Я обошелся с Идзуми жестоко и, в общем, понимал, какую причинил ей боль. Судя по школьным оценкам, она без труда могла поступить в университет, но провалилась на экзаменах и начала учебу в каком-то заштатном женском колледже. После того, как все открылось, мы виделись с Идзуми только раз – долго объяснялись в кафе, где раньше часто бывали. Стараясь быть откровенным до конца, я тщательно подбирал слова, чтобы раскрыть ей свои чувства. Говорил, что не надо делать трагедию из того, что произошло у меня с ее сестрой. Что это – побочное явление, физическое влечение и больше ничего. Что я не собирался ее предавать, поэтому мне стыдиться нечего. Что к нам это никакого отношения не имеет.
Но Идзуми, конечно же, ничего не поняла. Обозвала меня грязным лгуном. В общем-то, по делу. Ведь я, ничего ей не сказав, тайком спал с ее сестрой. Не раз и не два, а десять, двадцать раз. Все это время я ее обманывал. Зачем? Если я такой хороший, зачем было морочить ей голову? Потому что я хотел ее сестру. Безумно хотел иметь ее! Тысячу раз, во всех мыслимых и немыслимых позах. Надо было сразу сказать Идзуми, что к ней это не имеет никакого отношения. Но я не решился и начал врать. Начал и уже не мог остановиться. Выдумывал какой-нибудь предлог, чтобы не встречаться с Идзуми, и мчался в Киото, под одеяло к ее сестрице. Что ж тут было оправдываться, раз кругом виноват?

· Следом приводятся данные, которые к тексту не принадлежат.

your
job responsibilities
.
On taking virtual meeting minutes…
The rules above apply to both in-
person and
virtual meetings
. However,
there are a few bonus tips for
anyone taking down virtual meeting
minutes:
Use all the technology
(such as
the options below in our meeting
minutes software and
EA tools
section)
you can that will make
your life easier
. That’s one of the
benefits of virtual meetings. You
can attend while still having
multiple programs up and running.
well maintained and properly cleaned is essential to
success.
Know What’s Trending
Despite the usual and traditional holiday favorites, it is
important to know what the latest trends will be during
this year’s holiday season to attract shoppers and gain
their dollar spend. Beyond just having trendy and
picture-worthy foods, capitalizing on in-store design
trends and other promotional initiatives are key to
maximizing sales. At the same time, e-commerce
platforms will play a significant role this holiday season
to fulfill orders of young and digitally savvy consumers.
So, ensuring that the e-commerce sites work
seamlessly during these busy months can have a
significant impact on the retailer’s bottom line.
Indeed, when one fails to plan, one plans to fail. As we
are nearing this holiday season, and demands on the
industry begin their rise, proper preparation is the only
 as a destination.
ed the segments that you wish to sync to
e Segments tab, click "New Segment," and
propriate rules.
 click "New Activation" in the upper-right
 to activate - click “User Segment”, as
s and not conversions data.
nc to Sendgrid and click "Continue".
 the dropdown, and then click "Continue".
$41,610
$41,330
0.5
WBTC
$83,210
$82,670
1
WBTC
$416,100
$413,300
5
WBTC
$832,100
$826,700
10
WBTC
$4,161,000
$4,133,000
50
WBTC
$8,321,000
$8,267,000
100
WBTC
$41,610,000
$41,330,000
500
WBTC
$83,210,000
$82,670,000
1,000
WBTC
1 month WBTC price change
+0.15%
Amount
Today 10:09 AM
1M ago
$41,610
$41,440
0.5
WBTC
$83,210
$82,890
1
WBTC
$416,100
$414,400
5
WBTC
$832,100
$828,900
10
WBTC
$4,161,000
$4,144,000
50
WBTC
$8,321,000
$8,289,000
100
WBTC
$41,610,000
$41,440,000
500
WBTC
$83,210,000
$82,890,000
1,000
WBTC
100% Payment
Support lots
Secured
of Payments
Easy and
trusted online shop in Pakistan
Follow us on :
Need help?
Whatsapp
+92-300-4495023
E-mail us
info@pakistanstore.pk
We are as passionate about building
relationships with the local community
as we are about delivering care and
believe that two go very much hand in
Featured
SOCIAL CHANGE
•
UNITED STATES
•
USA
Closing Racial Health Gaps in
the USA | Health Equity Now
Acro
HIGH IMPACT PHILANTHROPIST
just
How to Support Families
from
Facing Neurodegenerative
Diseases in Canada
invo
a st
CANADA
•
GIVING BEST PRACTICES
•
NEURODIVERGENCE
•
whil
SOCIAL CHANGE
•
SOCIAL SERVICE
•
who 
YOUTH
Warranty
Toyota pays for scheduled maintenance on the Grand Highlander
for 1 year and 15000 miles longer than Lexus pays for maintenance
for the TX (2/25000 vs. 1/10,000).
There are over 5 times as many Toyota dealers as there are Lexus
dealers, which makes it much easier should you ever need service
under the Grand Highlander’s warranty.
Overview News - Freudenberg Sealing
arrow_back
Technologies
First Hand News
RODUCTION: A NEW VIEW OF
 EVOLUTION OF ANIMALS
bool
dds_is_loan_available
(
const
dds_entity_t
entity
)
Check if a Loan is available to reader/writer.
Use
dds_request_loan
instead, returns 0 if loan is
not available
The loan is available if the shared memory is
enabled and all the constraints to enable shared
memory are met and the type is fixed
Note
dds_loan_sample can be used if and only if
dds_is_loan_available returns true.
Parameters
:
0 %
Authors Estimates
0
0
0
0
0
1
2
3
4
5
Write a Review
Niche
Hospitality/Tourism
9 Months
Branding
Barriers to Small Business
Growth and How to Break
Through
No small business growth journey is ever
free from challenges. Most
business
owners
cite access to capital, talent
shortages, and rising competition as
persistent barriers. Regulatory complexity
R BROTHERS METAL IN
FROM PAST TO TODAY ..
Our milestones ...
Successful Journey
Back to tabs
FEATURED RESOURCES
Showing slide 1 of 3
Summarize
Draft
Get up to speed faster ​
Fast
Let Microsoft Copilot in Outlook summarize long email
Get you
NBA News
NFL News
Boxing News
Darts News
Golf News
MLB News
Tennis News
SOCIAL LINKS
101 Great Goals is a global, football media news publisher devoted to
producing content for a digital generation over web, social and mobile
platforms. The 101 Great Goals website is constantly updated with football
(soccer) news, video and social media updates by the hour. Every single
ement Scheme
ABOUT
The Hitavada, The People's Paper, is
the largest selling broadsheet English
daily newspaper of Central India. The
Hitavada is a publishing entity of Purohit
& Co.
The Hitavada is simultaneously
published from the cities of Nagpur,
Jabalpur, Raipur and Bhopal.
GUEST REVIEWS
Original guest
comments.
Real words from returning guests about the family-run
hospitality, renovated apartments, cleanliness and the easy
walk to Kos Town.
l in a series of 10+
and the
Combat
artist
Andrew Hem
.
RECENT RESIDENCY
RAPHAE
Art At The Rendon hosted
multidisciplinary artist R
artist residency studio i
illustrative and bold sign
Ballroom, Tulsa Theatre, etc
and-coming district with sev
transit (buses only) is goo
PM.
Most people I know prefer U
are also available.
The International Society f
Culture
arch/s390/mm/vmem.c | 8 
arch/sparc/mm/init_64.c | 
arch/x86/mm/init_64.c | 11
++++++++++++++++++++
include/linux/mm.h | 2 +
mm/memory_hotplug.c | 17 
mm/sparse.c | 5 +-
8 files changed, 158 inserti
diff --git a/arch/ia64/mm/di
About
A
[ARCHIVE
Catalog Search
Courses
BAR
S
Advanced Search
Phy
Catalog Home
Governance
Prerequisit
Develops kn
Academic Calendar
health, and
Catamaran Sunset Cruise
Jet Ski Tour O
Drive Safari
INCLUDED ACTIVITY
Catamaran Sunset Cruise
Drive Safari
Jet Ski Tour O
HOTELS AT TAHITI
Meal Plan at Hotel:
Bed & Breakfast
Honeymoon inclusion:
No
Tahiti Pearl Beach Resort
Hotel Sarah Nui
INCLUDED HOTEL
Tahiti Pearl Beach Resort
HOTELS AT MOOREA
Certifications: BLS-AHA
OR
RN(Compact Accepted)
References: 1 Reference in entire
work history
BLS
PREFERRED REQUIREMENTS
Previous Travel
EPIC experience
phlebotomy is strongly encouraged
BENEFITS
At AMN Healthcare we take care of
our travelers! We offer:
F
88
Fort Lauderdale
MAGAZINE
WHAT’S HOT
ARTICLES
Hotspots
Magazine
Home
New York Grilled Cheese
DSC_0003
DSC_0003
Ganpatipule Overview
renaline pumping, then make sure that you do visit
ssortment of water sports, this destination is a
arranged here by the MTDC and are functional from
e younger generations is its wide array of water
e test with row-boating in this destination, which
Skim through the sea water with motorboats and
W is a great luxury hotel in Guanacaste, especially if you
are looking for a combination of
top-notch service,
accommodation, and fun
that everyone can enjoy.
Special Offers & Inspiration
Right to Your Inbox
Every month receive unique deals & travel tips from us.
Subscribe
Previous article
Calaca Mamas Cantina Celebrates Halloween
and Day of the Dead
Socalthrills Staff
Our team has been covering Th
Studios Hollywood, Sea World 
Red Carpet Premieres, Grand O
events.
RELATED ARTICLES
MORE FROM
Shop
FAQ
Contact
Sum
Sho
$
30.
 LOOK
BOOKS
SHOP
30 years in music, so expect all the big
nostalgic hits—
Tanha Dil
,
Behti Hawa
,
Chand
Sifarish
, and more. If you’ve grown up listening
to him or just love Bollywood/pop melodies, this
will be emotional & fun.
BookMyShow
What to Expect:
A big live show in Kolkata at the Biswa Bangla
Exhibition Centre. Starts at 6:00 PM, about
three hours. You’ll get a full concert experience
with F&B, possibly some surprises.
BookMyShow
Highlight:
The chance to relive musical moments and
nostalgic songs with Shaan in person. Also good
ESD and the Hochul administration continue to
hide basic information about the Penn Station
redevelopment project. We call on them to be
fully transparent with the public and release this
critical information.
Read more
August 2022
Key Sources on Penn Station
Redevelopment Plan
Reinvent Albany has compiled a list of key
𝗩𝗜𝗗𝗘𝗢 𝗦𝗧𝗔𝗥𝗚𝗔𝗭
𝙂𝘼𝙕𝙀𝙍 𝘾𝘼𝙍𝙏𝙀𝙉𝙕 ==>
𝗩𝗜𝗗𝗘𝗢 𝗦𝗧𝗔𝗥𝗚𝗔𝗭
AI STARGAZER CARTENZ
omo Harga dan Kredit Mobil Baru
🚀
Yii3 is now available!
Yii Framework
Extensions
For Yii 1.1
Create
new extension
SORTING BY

Идзуми узнала обо всем в конце января, вскоре после моего дня рождения – мне как раз исполнилось восемнадцать. В феврале я легко сдал все экзамены в университет и в конце марта должен был ехать в Токио. Перед отъездом я чуть телефон не оборвал, названивая Идзуми. Она не брала трубку. Я писал ей длинные письма и не получал ответа. Искренне переживал: «Нельзя же просто взять и уехать. Бросить Идзуми в таком состоянии». Но что тут можно было сделать? Она не хотела меня больше знать.